DATASET RECORDS

:::::

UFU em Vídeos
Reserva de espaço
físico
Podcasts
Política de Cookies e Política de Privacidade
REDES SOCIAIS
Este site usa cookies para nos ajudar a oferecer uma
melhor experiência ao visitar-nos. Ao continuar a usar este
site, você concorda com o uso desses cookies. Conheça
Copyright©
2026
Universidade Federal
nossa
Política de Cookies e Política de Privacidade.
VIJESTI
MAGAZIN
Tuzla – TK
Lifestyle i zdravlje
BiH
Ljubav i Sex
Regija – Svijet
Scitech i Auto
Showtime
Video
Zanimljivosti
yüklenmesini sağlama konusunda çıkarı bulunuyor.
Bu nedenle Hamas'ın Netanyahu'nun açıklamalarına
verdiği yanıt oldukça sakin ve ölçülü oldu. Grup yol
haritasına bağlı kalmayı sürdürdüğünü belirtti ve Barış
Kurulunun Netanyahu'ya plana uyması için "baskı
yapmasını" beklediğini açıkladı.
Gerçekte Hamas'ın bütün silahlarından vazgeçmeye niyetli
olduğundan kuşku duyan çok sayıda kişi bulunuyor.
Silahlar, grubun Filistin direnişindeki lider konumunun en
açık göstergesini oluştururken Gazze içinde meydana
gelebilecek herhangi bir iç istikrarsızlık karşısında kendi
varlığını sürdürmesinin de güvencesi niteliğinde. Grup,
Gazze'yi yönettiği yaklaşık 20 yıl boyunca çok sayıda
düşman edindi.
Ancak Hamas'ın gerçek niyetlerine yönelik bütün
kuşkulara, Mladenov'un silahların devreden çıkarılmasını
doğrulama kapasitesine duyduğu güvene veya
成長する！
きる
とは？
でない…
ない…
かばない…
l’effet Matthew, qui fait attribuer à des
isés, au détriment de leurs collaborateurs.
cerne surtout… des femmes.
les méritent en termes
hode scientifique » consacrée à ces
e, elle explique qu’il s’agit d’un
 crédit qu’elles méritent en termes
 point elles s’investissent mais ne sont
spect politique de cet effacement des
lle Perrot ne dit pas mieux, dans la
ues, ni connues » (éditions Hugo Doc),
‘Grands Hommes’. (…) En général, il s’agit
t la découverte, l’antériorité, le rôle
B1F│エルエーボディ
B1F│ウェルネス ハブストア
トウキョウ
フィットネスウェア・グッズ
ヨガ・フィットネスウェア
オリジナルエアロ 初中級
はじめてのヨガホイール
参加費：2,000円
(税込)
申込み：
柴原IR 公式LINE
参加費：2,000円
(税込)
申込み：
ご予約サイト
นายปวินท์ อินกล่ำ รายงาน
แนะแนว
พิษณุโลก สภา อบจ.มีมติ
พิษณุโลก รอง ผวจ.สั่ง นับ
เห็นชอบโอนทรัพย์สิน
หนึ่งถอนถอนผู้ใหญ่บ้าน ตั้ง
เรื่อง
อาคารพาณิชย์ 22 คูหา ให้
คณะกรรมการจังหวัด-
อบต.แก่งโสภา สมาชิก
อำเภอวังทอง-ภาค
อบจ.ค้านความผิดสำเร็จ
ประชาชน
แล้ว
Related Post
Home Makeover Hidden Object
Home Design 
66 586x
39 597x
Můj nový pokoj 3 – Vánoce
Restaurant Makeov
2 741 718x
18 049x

:::::

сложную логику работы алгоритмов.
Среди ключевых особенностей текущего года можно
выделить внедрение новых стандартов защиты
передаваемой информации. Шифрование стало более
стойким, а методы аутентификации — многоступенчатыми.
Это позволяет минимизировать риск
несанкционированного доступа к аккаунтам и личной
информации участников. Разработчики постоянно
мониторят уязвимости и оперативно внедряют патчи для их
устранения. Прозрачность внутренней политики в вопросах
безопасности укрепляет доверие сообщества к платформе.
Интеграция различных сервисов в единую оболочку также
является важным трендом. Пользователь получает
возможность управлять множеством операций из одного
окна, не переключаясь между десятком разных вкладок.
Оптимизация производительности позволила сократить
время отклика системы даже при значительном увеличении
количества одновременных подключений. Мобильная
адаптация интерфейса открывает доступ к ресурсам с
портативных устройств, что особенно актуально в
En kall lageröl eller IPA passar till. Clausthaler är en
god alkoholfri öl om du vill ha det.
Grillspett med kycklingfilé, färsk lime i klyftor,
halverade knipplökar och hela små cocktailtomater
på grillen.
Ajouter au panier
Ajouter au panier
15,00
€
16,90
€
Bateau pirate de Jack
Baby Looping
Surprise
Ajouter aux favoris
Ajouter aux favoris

:::::

WHAT THIS TASK INVOLVES
Reproduce the lines of the listing above without change, beginning at the line that contains "UFU em Vídeos" and stopping after the line that contains "Zanimljivosti".

ANSWER SPACE
UFU em Vídeos
Reserva de espaço
físico
Podcasts
Política de Cookies e Política de Privacidade
REDES SOCIAIS
Este site usa cookies para nos ajudar a oferecer uma
melhor experiência ao visitar-nos. Ao continuar a usar este
site, você concorda com o uso desses cookies. Conheça
Copyright©
2026
Universidade Federal
nossa
Política de Cookies e Política de Privacidade.
VIJESTI
MAGAZIN
Tuzla – TK
Lifestyle i zdravlje
BiH
Ljubav i Sex
Regija – Svijet
Scitech i Auto
Showtime
Video
Zanimljivosti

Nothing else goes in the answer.